De Bommel in Toonder
Na eerdere beschouwingen over Tom Poes en strips, over tekenfilms, literatuur en maatschappij en enkele korte verhalen zijn nu zijn tweede vaderland Ierland en hijzelf aan de beurt om door Marten Toonder beschouwd te worden. De essays vertellen meer over Toonder als gevoelig en tegelijk nuchter kunstenaar, die meer stilstaat bij levensvragen dan zijn strips prijsgeven en die zich verbonden weet met de traditie, de natuur en zijn naasten. Met dit vierde boekje (officieel het derde) op een jaar tijd is de reeks met Het Complete Proza nu compleet. Alhoewel deze uitgave nog enkele aanvullingen en later opgedoken stukjes bevat die thuishoren in de vorige delen. Wie weet brengt de reeks nog wel wat vergeten Toonder-stukjes aan de oppervlakte?
Zoals ook in de andere uitgaven van deze interessante reeks voor Bommel-liefhebbers leidt samensteller Klaas Driebergen de publicatie in met zijn bevindingen en de herkomst van de bijdragen. Het eerste deel in deze uitgave bevat zeven korte tot langere stukjes met Ierland als onderwerp. Omstreeks 1965 verhuisde Toonder naar het groene eiland, naar eigen zeggen omdat hij er zich zo verbonden mee voelde (‘het land dat ik altijd geprobeerd heb te tekenen, ook toen ik er nog nooit geweest was’), maar handig was er ook het voor kunstenaars belastingvrije klimaat. (Al zet Toonder zich in een opgenomen lezersbrief in het NRC Handelsblad stellig af tegen dergelijke beweringen: ‘Geld is wel prettig. Maar ik ben van mening dat het geen rol mag spelen.’)
Uit de Ierse essays, waarin onvermijdelijk al eens iets herhaald wordt (dat Ierland 72 tinten groen kent, lezen we liefst driemaal), blijkt vooral hoe Toonder de moderniteit betreurt, hoe het ongerepte eiland almaar (en dan vooral sinds het deel uitmaakt van de Europese Unie) meer van zijn onschuld verliest: de achteruitgang van de vooruitgang. Dat de levensstandaard is verbeterd en ook dat Europa de bescherming van heel wat landschapsmonumenten op zich genomen heeft, vergeet hij daarbij. Hij flirt met het Ierse (bij)geloof in het bovennatuurlijke, om toch ergens te stellen dat dat niet bestaat. Toonder is altijd een nuchtere Rotterdammer gebleven.
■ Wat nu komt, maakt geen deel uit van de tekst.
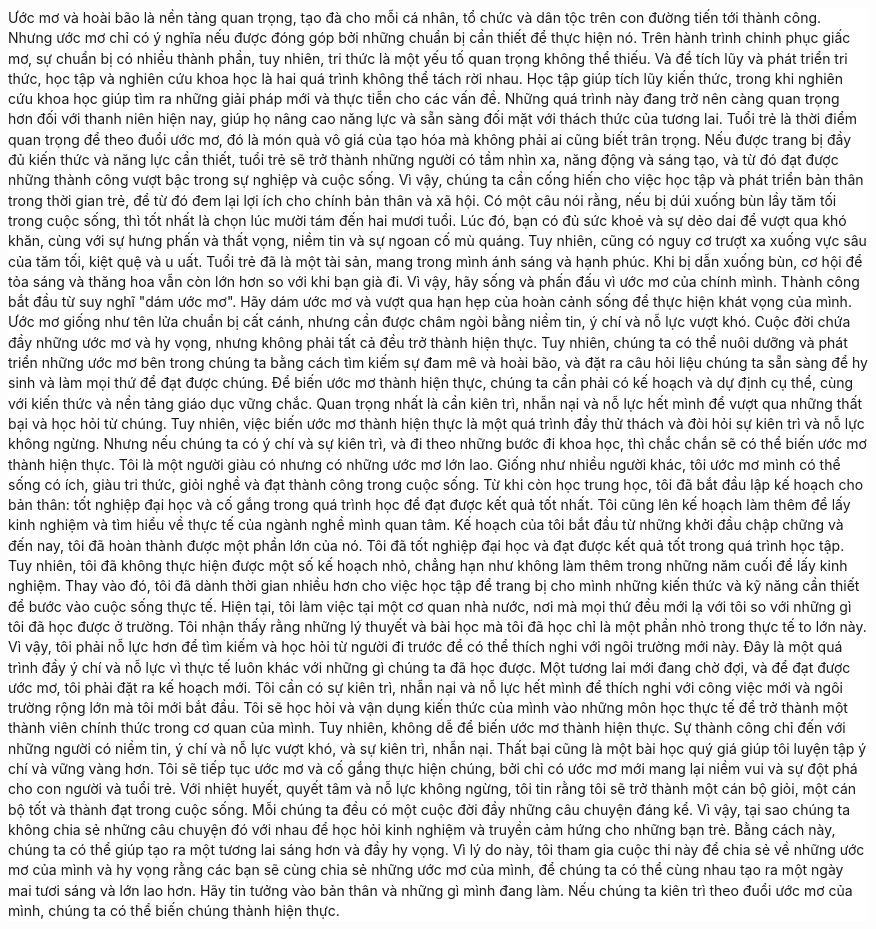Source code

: Ước mơ và hoài bão là nền tảng quan trọng, tạo đà cho mỗi cá nhân, tổ chức và dân tộc trên con đường tiến tới thành công. Nhưng ước mơ chỉ có ý nghĩa nếu được đóng góp bởi những chuẩn bị cần thiết để thực hiện nó. Trên hành trình chinh phục giấc mơ, sự chuẩn bị có nhiều thành phần, tuy nhiên, tri thức là một yếu tố quan trọng không thể thiếu. Và để tích lũy và phát triển tri thức, học tập và nghiên cứu khoa học là hai quá trình không thể tách rời nhau. Học tập giúp tích lũy kiến thức, trong khi nghiên cứu khoa học giúp tìm ra những giải pháp mới và thực tiễn cho các vấn đề. Những quá trình này đang trở nên càng quan trọng hơn đối với thanh niên hiện nay, giúp họ nâng cao năng lực và sẵn sàng đối mặt với thách thức của tương lai.
Tuổi trẻ là thời điểm quan trọng để theo đuổi ước mơ, đó là món quà vô giá của tạo hóa mà không phải ai cũng biết trân trọng. Nếu được trang bị đầy đủ kiến thức và năng lực cần thiết, tuổi trẻ sẽ trở thành những người có tầm nhìn xa, năng động và sáng tạo, và từ đó đạt được những thành công vượt bậc trong sự nghiệp và cuộc sống. Vì vậy, chúng ta cần cống hiến cho việc học tập và phát triển bản thân trong thời gian trẻ, để từ đó đem lại lợi ích cho chính bản thân và xã hội.
Có một câu nói rằng, nếu bị dúi xuống bùn lầy tăm tối trong cuộc sống, thì tốt nhất là chọn lúc mười tám đến hai mươi tuổi. Lúc đó, bạn có đủ sức khoẻ và sự dẻo dai để vượt qua khó khăn, cùng với sự hưng phấn và thất vọng, niềm tin và sự ngoan cố mù quáng. Tuy nhiên, cũng có nguy cơ trượt xa xuống vực sâu của tăm tối, kiệt quệ và u uất.
Tuổi trẻ đã là một tài sản, mang trong mình ánh sáng và hạnh phúc. Khi bị dẫn xuống bùn, cơ hội để tỏa sáng và thăng hoa vẫn còn lớn hơn so với khi bạn già đi. Vì vậy, hãy sống và phấn đấu vì ước mơ của chính mình. Thành công bắt đầu từ suy nghĩ "dám ước mơ". Hãy dám ước mơ và vượt qua hạn hẹp của hoàn cảnh sống để thực hiện khát vọng của mình. Ước mơ giống như tên lửa chuẩn bị cất cánh, nhưng cần được châm ngòi bằng niềm tin, ý chí và nỗ lực vượt khó.
Cuộc đời chứa đầy những ước mơ và hy vọng, nhưng không phải tất cả đều trở thành hiện thực. Tuy nhiên, chúng ta có thể nuôi dưỡng và phát triển những ước mơ bên trong chúng ta bằng cách tìm kiếm sự đam mê và hoài bão, và đặt ra câu hỏi liệu chúng ta sẵn sàng để hy sinh và làm mọi thứ để đạt được chúng.
Để biến ước mơ thành hiện thực, chúng ta cần phải có kế hoạch và dự định cụ thể, cùng với kiến thức và nền tảng giáo dục vững chắc. Quan trọng nhất là cần kiên trì, nhẫn nại và nỗ lực hết mình để vượt qua những thất bại và học hỏi từ chúng.
Tuy nhiên, việc biến ước mơ thành hiện thực là một quá trình đầy thử thách và đòi hỏi sự kiên trì và nỗ lực không ngừng. Nhưng nếu chúng ta có ý chí và sự kiên trì, và đi theo những bước đi khoa học, thì chắc chắn sẽ có thể biến ước mơ thành hiện thực.
Tôi là một người giàu có nhưng có những ước mơ lớn lao. Giống như nhiều người khác, tôi ước mơ mình có thể sống có ích, giàu tri thức, giỏi nghề và đạt thành công trong cuộc sống. Từ khi còn học trung học, tôi đã bắt đầu lập kế hoạch cho bản thân: tốt nghiệp đại học và cố gắng trong quá trình học để đạt được kết quả tốt nhất. Tôi cũng lên kế hoạch làm thêm để lấy kinh nghiệm và tìm hiểu về thực tế của ngành nghề mình quan tâm. Kế hoạch của tôi bắt đầu từ những khởi đầu chập chững và đến nay, tôi đã hoàn thành được một phần lớn của nó. Tôi đã tốt nghiệp đại học và đạt được kết quả tốt trong quá trình học tập. Tuy nhiên, tôi đã không thực hiện được một số kế hoạch nhỏ, chẳng hạn như không làm thêm trong những năm cuối để lấy kinh nghiệm. Thay vào đó, tôi đã dành thời gian nhiều hơn cho việc học tập để trang bị cho mình những kiến thức và kỹ năng cần thiết để bước vào cuộc sống thực tế. Hiện tại, tôi làm việc tại một cơ quan nhà nước, nơi mà mọi thứ đều mới lạ với tôi so với những gì tôi đã học được ở trường. Tôi nhận thấy rằng những lý thuyết và bài học mà tôi đã học chỉ là một phần nhỏ trong thực tế to lớn này. Vì vậy, tôi phải nỗ lực hơn để tìm kiếm và học hỏi từ người đi trước để có thể thích nghi với ngôi trường mới này. Đây là một quá trình đầy ý chí và nỗ lực vì thực tế luôn khác với những gì chúng ta đã học được.
Một tương lai mới đang chờ đợi, và để đạt được ước mơ, tôi phải đặt ra kế hoạch mới. Tôi cần có sự kiên trì, nhẫn nại và nỗ lực hết mình để thích nghi với công việc mới và ngôi trường rộng lớn mà tôi mới bắt đầu. Tôi sẽ học hỏi và vận dụng kiến thức của mình vào những môn học thực tế để trở thành một thành viên chính thức trong cơ quan của mình.
Tuy nhiên, không dễ để biến ước mơ thành hiện thực. Sự thành công chỉ đến với những người có niềm tin, ý chí và nỗ lực vượt khó, và sự kiên trì, nhẫn nại. Thất bại cũng là một bài học quý giá giúp tôi luyện tập ý chí và vững vàng hơn.
Tôi sẽ tiếp tục ước mơ và cố gắng thực hiện chúng, bởi chỉ có ước mơ mới mang lại niềm vui và sự đột phá cho con người và tuổi trẻ. Với nhiệt huyết, quyết tâm và nỗ lực không ngừng, tôi tin rằng tôi sẽ trở thành một cán bộ giỏi, một cán bộ tốt và thành đạt trong cuộc sống.
Mỗi chúng ta đều có một cuộc đời đầy những câu chuyện đáng kể. Vì vậy, tại sao chúng ta không chia sẻ những câu chuyện đó với nhau để học hỏi kinh nghiệm và truyền cảm hứng cho những bạn trẻ. Bằng cách này, chúng ta có thể giúp tạo ra một tương lai sáng hơn và đầy hy vọng.
Vì lý do này, tôi tham gia cuộc thi này để chia sẻ về những ước mơ của mình và hy vọng rằng các bạn sẽ cùng chia sẻ những ước mơ của mình, để chúng ta có thể cùng nhau tạo ra một ngày mai tươi sáng và lớn lao hơn. Hãy tin tưởng vào bản thân và những gì mình đang làm. Nếu chúng ta kiên trì theo đuổi ước mơ của mình, chúng ta có thể biến chúng thành hiện thực.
In het tweede deel staat Toonder, veelal op vraag, stil bij zwaardere thema’s. Onder meer de tijd, God of de dood, waar – zo betreurt hij – hem in gewone interviews nu eens nooit naar gevraagd wordt. Opmerkelijk is hoe berustend hij wat dat betreft is: de dood is voor hem een onderdeel van het leven, ‘bestaat eigenlijk niet’. De dood als ‘neusverkoudheid’, een onderbreking van het leven: je blijft eeuwig leven, en dan heeft hij het niet eens over zijn nalatenschap, zijn oeuvre. Toonder poneert interessante stellingen, waar je het als lezer mee eens of oneens kunt zijn, maar die alleszins tot reflectie aanzetten. Toonder relativeert ook. Wanneer hij een inzicht krijgt over yin en yang in een tekening van een Japanse animator-zenboeddhist, zet deze hem weer met de voetjes op de grond: het is maar papier. Ook dat zet Toonders nalatenschap zelf weer in een ander licht.
Vooral in de levensbeschouwelijke stukken klinkt hij minder ‘Bommels’ en meer zichzelf. Al is het natuurlijk altijd prettig dat typische Bommeltaalgebruik te herkennen in zijn teksten. Bijvoorbeeld over de greep van de (Europese) vooruitgang op Ierland: ‘De knappe koppen die met de Gemeenschap naar binnen vlogen, zagen onmiddellijk dat hier zaken gedaan konden worden wanneer de boel maar krachtiger werd aangepakt.’ In de stukjes van het derde deel, waarin hij het over zichzelf heeft of zichzelf beschrijft, komt de Bommel in hem het vaakst naar boven: ‘Zo gaat het nu altijd wanneer men in stilte goed wil doen.’ Of in een reactie op een boze lezer op de ‘gangsterverhalen’ van zijn ‘flodderstrips’: ‘Ik zal me dan ook als een miskend doch wijzer man terug pogen te trekken in de onschuldige wereld van het sprookje.’ Gelukkig heeft hij dat nooit gedaan.